Мы шли, развернувшись в цепь, видя вблизи только соседа справа и слева, перекликаясь, переговариваясь громко. Я шел рядом с Баулиным. То и дело мы натыкались на немцев. Они стояли за деревьями по двое или по несколько человек. В основном рядовые. Без оружия, без поясных ремней, без касок. Завидя нас, вели себя по-разному. Одни поднимали руки, другие стояли, опустив головы, потупя взоры, некоторые улыбались – вымученно, виновато. Теперь, когда мы их ловили, или просто собирали в лесу, без стрельбы, без сопротивления, они не возбуждали в нас ни ненависти, ни злости. Мы были настроены весело, добродушно, заговаривали с ними спокойно, дескать, гут, гут, Гитлер капут, криг капут, арбайтен и нах хаус. Мы выводили их к дороге, собирали группу побольше и под конвоем отправляли назад в тыл, иногда пускали без конвоя, и они, видно понимая, что теперь им не от кого прятаться, некуда бежать да и незачем бежать, сами уходили в тыл. Один из них, молоденький, в моем возрасте, но рослее и шире меня, почему-то вызвал у меня сочувствие. На его лице, в его серых глазах была такая печаль, такая тоска застыла в них, что мне стало его жалко. Наверное, считал, что вся его жизнь загублена, что его увезут теперь в далекую холодную Сибирь и не скоро он вернется на родину, не скоро увидит мать, сестер, если вообще вернется. Зачем ему нужна была эта война?..

– Ничего, камрад, гут, криг капут, – утешал я его, даже ободряюще дотронулся до его спины. – Айн яхр арбайтен унд нах хаус.

А он как бы и не слышал меня, тоскливо смотрел перед собой в пустоту потухшими глазами.

До самого вечера мы шли по пашням, через перелески, заходили в деревеньки, хутора, где остались только старики, бабы, ребятишки. К вечеру посеял мелкий нудный дождик, мы промокли до нитки, очень устали, были голодны, а Андрей-Маруся со своей кухней опять застрял где-то позади. На ночь остановились на небольшом бедном хуторе, где хозяйничали старик со старухой. Еды у них, конечно, никакой не было – прошли войска, свои, немецкие, и объели подчистую. Если и осталось что, старший лейтенант Ковригин все равно не разрешил бы брать у них.

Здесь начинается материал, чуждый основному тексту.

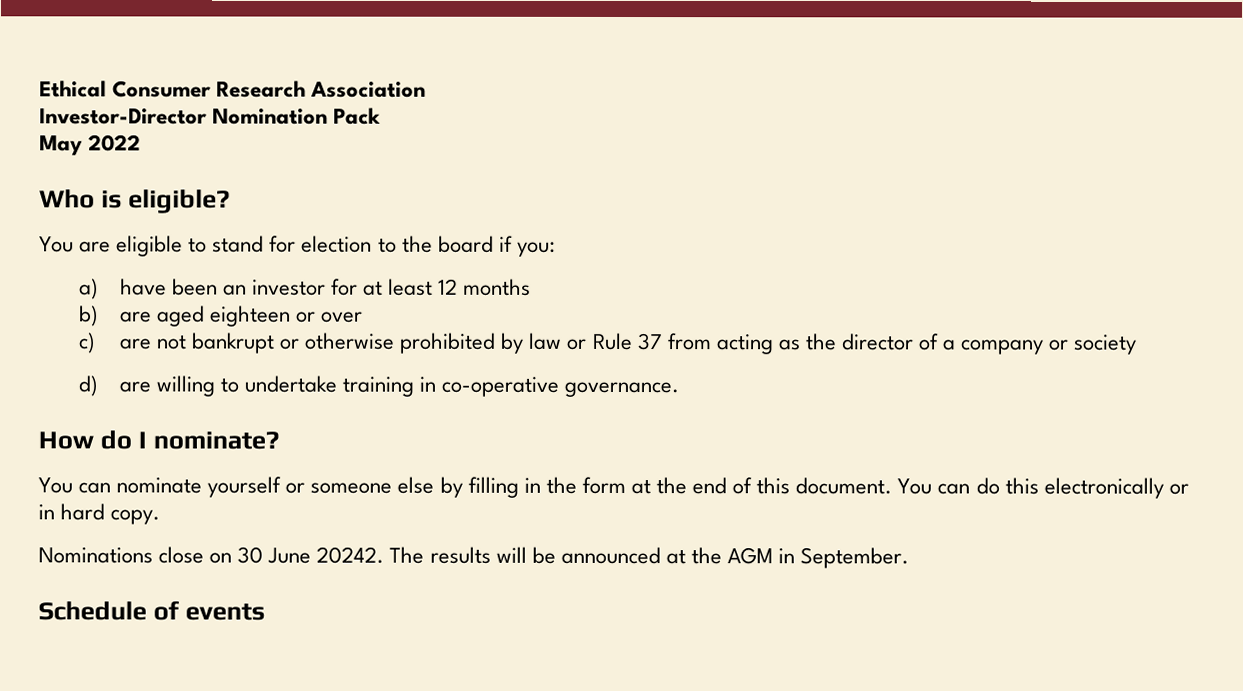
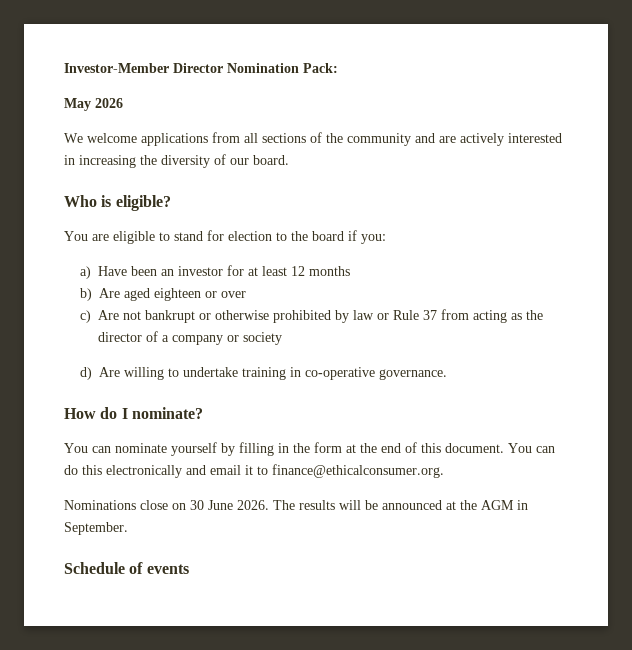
[39,80,427,98] [39,107,382,125] [39,134,142,156] Ethical Consumer Research Association // Investor-Director Nomination Pack // May 2022 -> [64,63,338,73] [64,98,123,111] [64,132,562,146] [64,154,289,168] Investor-Member Director Nomination Pack: // May 2026 // We welcome applications from all sections of the community and are actively interested in increasing the diversity of our board.
[119,278,167,296] have -> [97,266,127,276] Have
[119,311,152,323] are -> [98,288,120,298] Are
[118,338,152,350] are -> [97,310,119,320] Are
[118,381,151,393] are -> [98,367,120,377] Are
[285,476,435,494] or someone else -> (217, 449) none
[1168,483,1189,495] [38,503,161,525] or in hard copy. -> [186,464,444,478] and email it to finance@ethicalconsumer.org.
[316,546,385,564] 20242. -> [237,500,269,510] 2026.

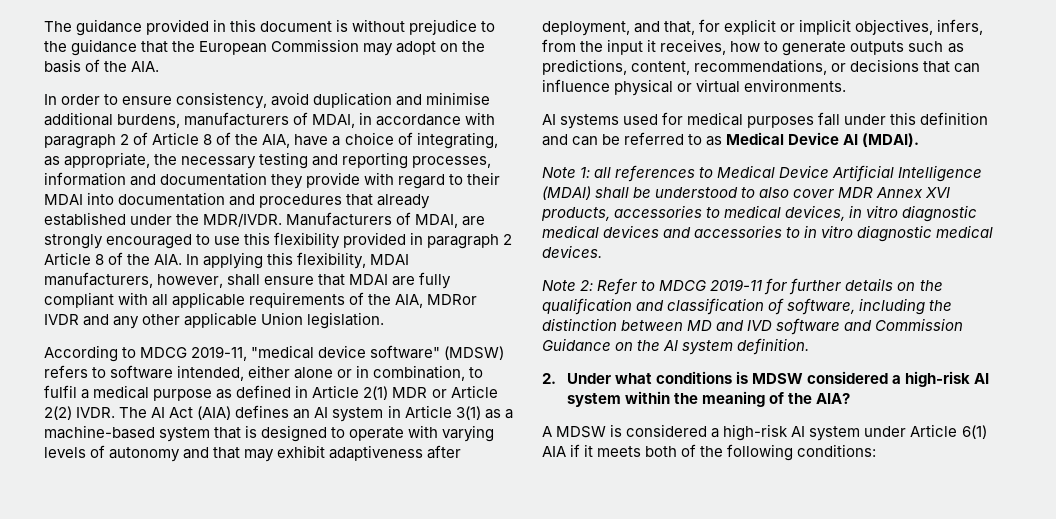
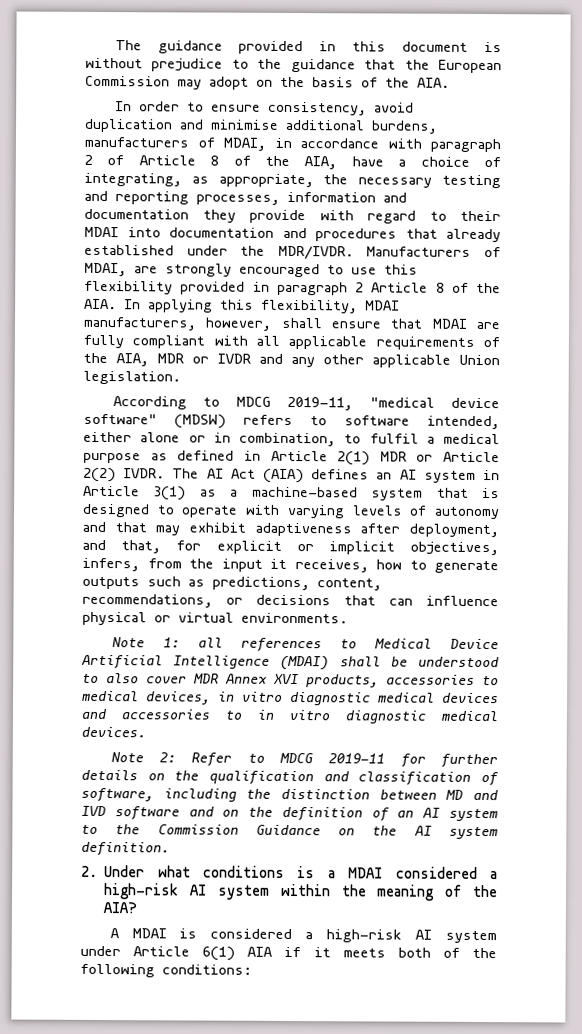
[427,294,478,305] MDRor -> [157,353,209,364] MDR or
[542,112,989,129] [542,132,920,147] // AI systems used for medical purposes fall under this definition and can be referred to as Medical Device AI (MDAI). -> (348, 618) none
(873, 325) none -> [222,806,498,822] [81,824,141,835] on the definition of an AI system to the
[751,373,803,384] MDSW -> [327,867,384,879] a MDAI
[556,426,607,438] MDSW -> [131,928,167,939] MDAI

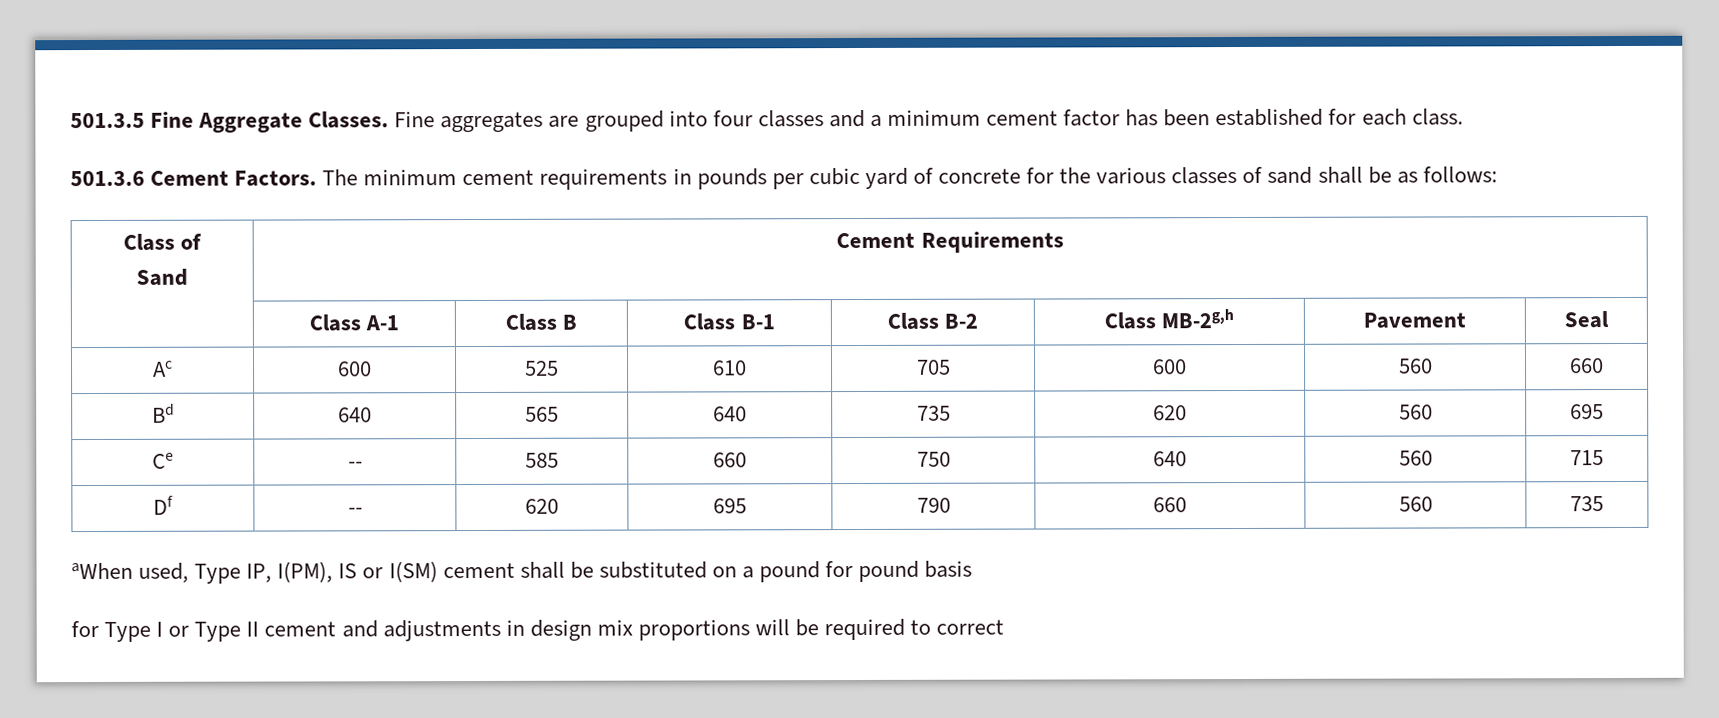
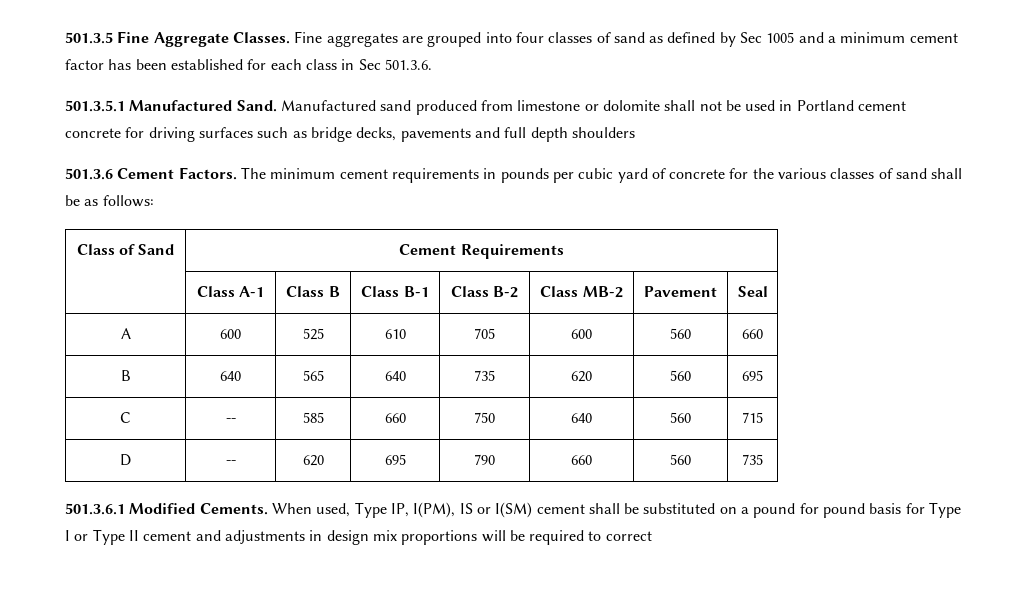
(824, 119) none -> [596,32,795,47] of sand as defined by Sec 1005
[1411,108,1464,126] class. -> [305,59,432,70] [65,100,907,115] [65,127,635,142] class in Sec 501.3.6. // 501.3.5.1 Manufactured Sand. Manufactured sand produced from limestone or dolomite shall not be used in Portland cement concrete for driving surfaces such as bridge decks, pavements and full depth shoulders
(203, 241) // -> (135, 249) none
[1161,309,1235,329] MB-2g,h -> [582,286,623,298] MB-2
[153,360,173,377] Ac -> [120,328,131,339] A
[151,403,175,423] Bd -> [120,370,131,381] B
[152,452,174,469] Ce -> [120,412,131,423] C
[153,495,173,515] Df -> [120,454,131,466] D
[71,562,133,580] aWhen -> [65,503,312,515] 501.3.6.1 Modified Cements. When
(973, 569) // -> (902, 508) none

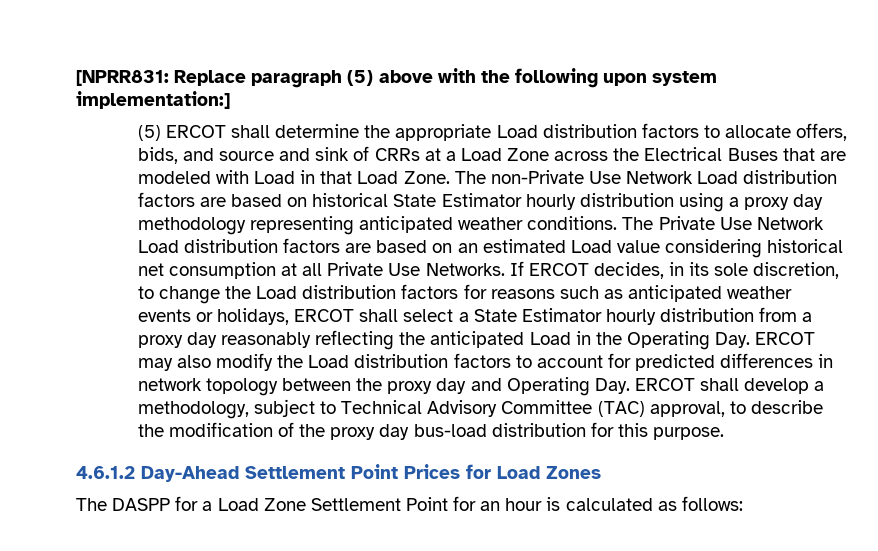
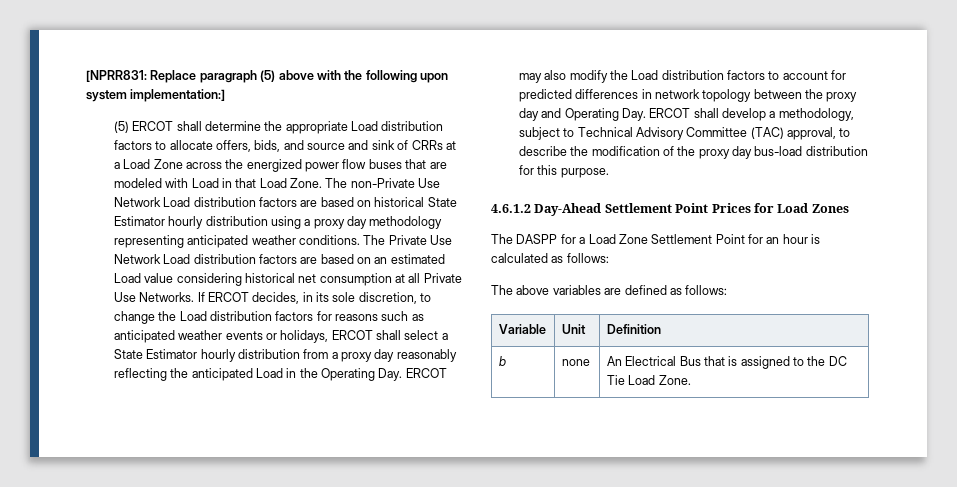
[644,147,778,161] Electrical Buses -> [246,159,402,172] energized power flow buses
(743, 503) none -> [491,285,728,295] [498,324,546,334] [561,324,586,334] [606,324,661,334] [498,356,506,366] [561,359,590,366] [606,356,847,369] [606,375,691,385] // The above variables are defined as follows: // Variable | Unit | Definition // b | none | An Electrical Bus that is assigned to the DC Tie Load Zone.

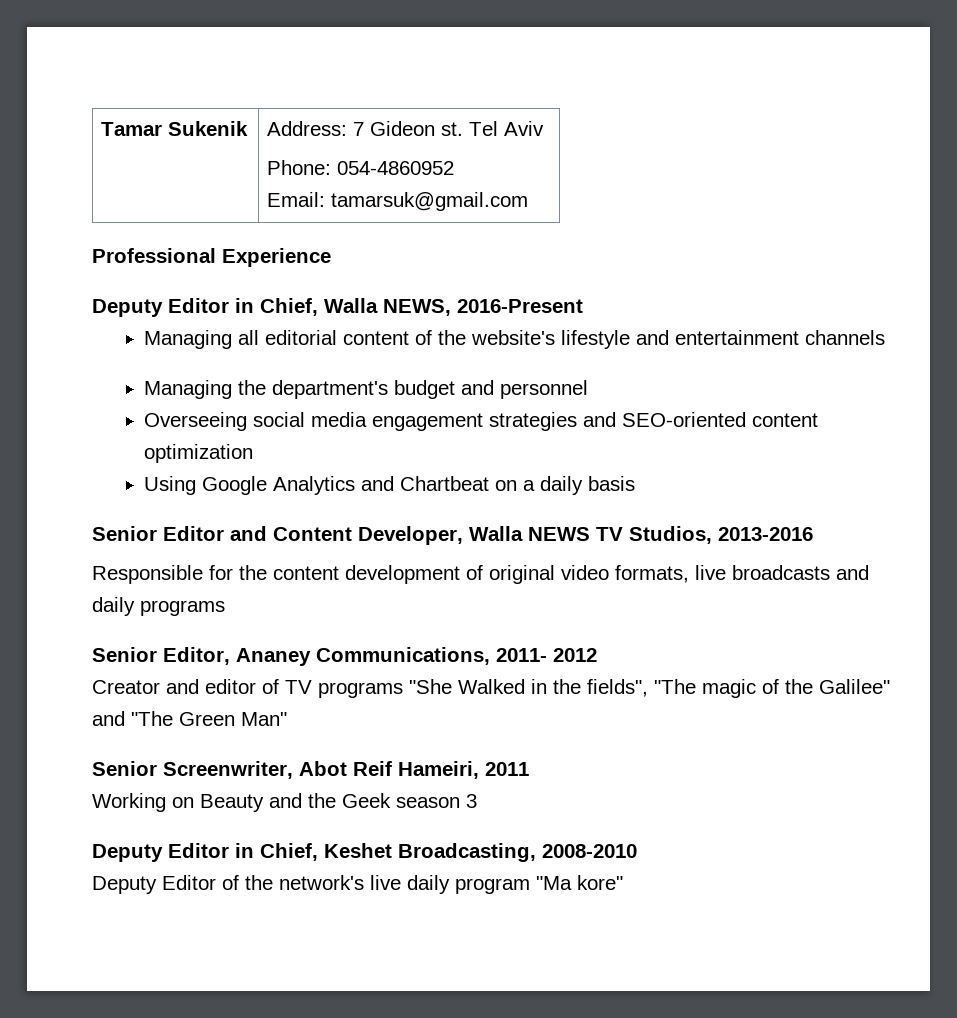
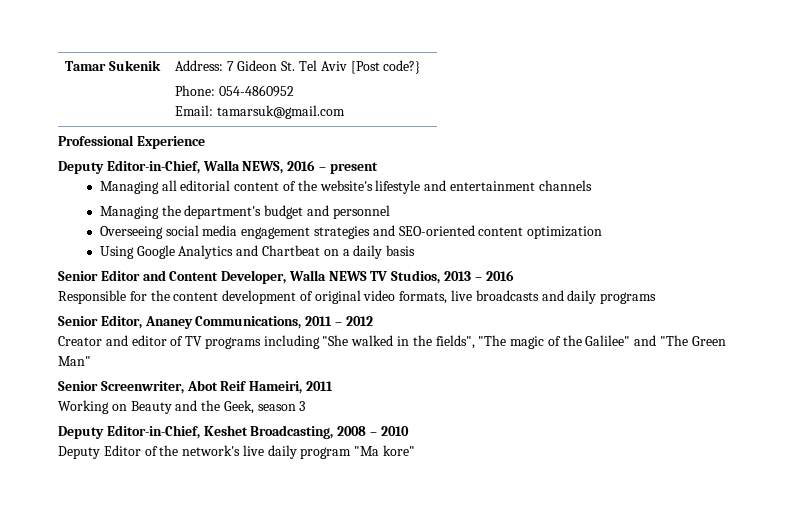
[441,122,464,136] st. -> [281,61,296,71] St.
(545, 128) none -> [350,60,421,74] [Post code?}
[168,298,583,316] Editor in Chief, Walla NEWS, 2016-Present -> [106,160,378,174] Editor-in-Chief, Walla NEWS, 2016 – present
[718,527,813,541] 2013-2016 -> [444,270,514,281] 2013 – 2016
[496,648,547,662] 2011- -> [305,316,342,326] 2011 –
[409,679,525,694] "She Walked -> [263,335,394,349] including "She walked
[342,793,391,808] Geek -> [223,400,254,414] Geek,
[168,843,637,862] Editor in Chief, Keshet Broadcasting, 2008-2010 -> [106,425,409,439] Editor-in-Chief, Keshet Broadcasting, 2008 – 2010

А у нашего главного кормильца Худякова во фляге оказалась только где-то добытая сладкая, тянучая патока, но патокой эскадрон не накормишь. Не дождавшись повара, кроме тех, кто дежурил, взобрались на чердак хлева, где было сено, и на пустой желудок завалились спать. Командиры взводов устроились у стариков в доме.